> _EXERCISE_
Copy out, word for word, the lines of the records between the line holding "scientific name: Polygonia interrogationis" and the line holding "genus: Solanum", inclusive, and leave any pictures out of your answer.

## START EXERCISE INPUT

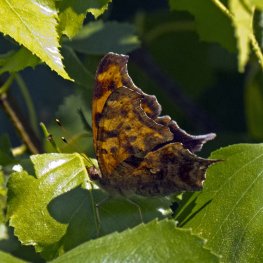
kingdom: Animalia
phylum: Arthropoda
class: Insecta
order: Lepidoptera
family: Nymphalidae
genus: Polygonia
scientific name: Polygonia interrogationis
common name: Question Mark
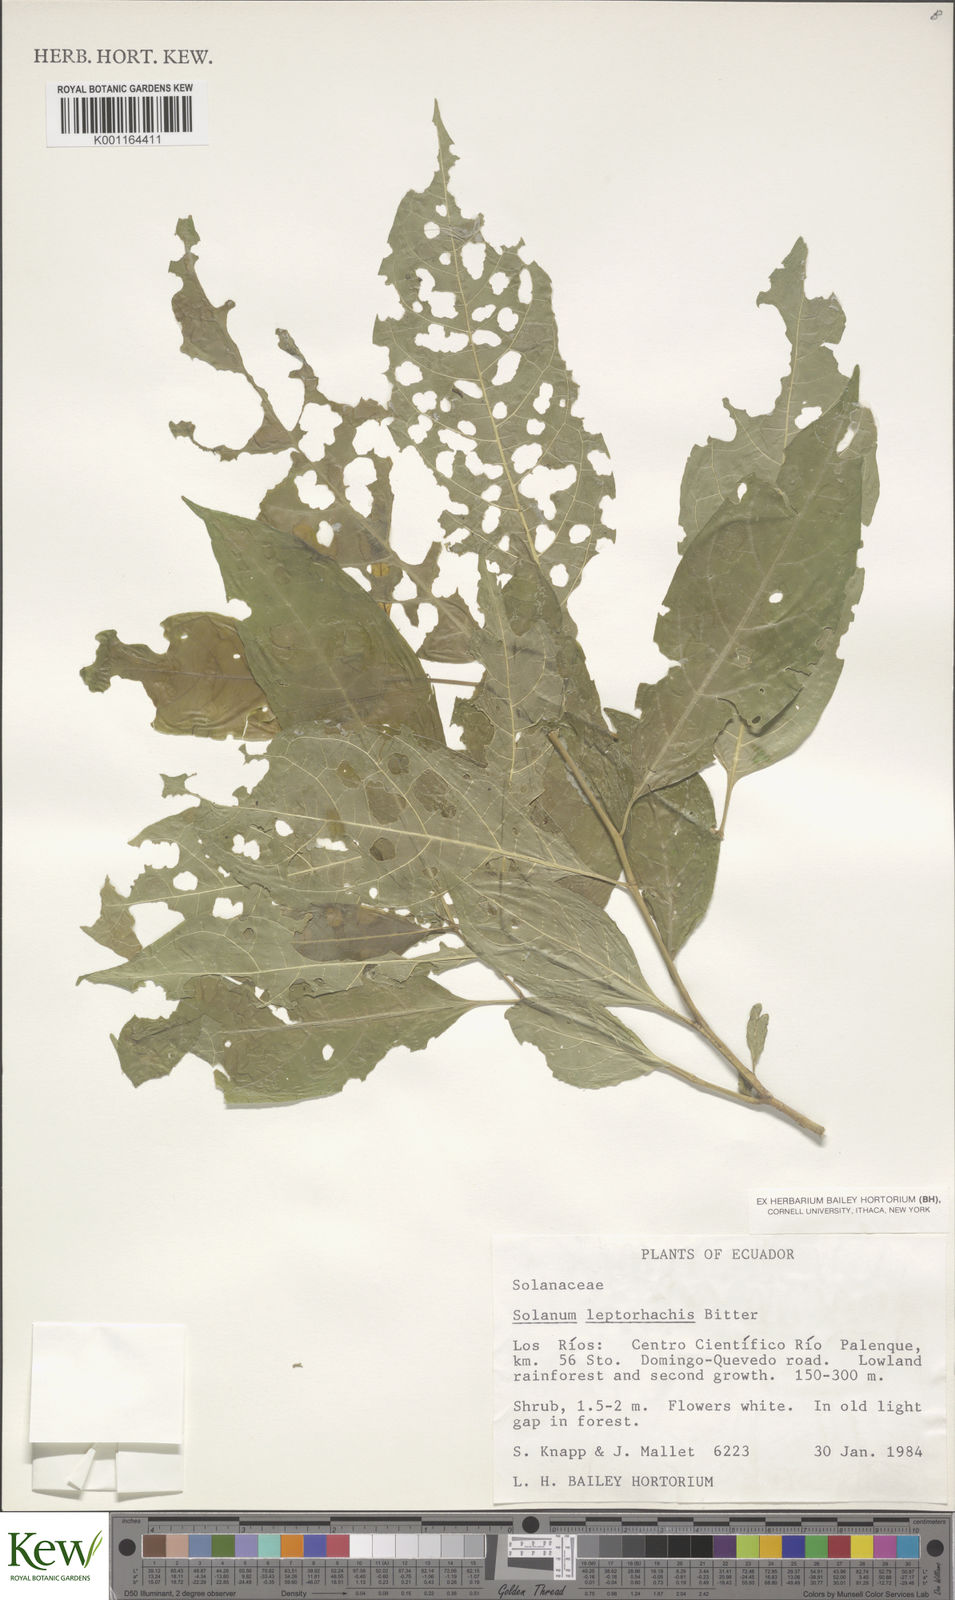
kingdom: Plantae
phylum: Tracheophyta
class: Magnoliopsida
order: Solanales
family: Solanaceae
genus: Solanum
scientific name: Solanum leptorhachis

## END EXERCISE INPUT
## START EXERCISE INPUT

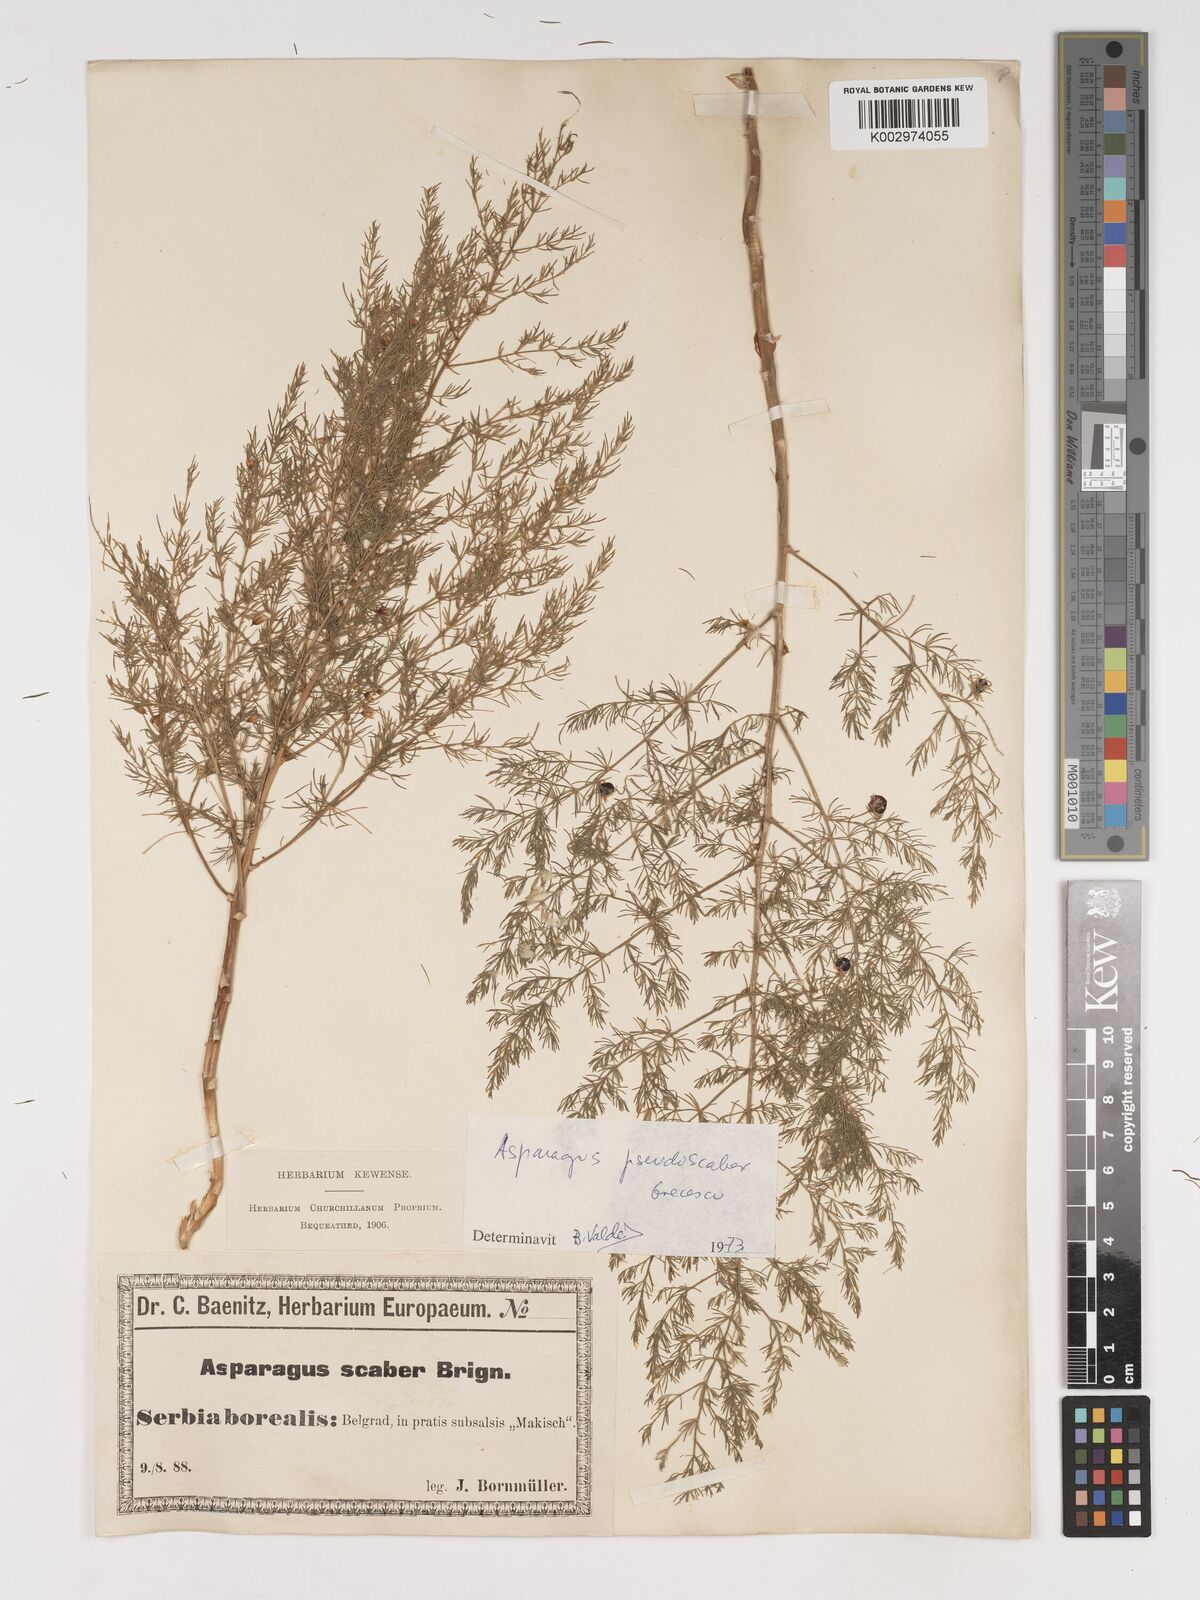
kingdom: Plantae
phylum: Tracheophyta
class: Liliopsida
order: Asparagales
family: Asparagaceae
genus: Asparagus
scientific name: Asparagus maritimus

## END EXERCISE INPUT

> _RESULT_
scientific name: Polygonia interrogationis
common name: Question Mark
kingdom: Plantae
phylum: Tracheophyta
class: Magnoliopsida
order: Solanales
family: Solanaceae
genus: Solanum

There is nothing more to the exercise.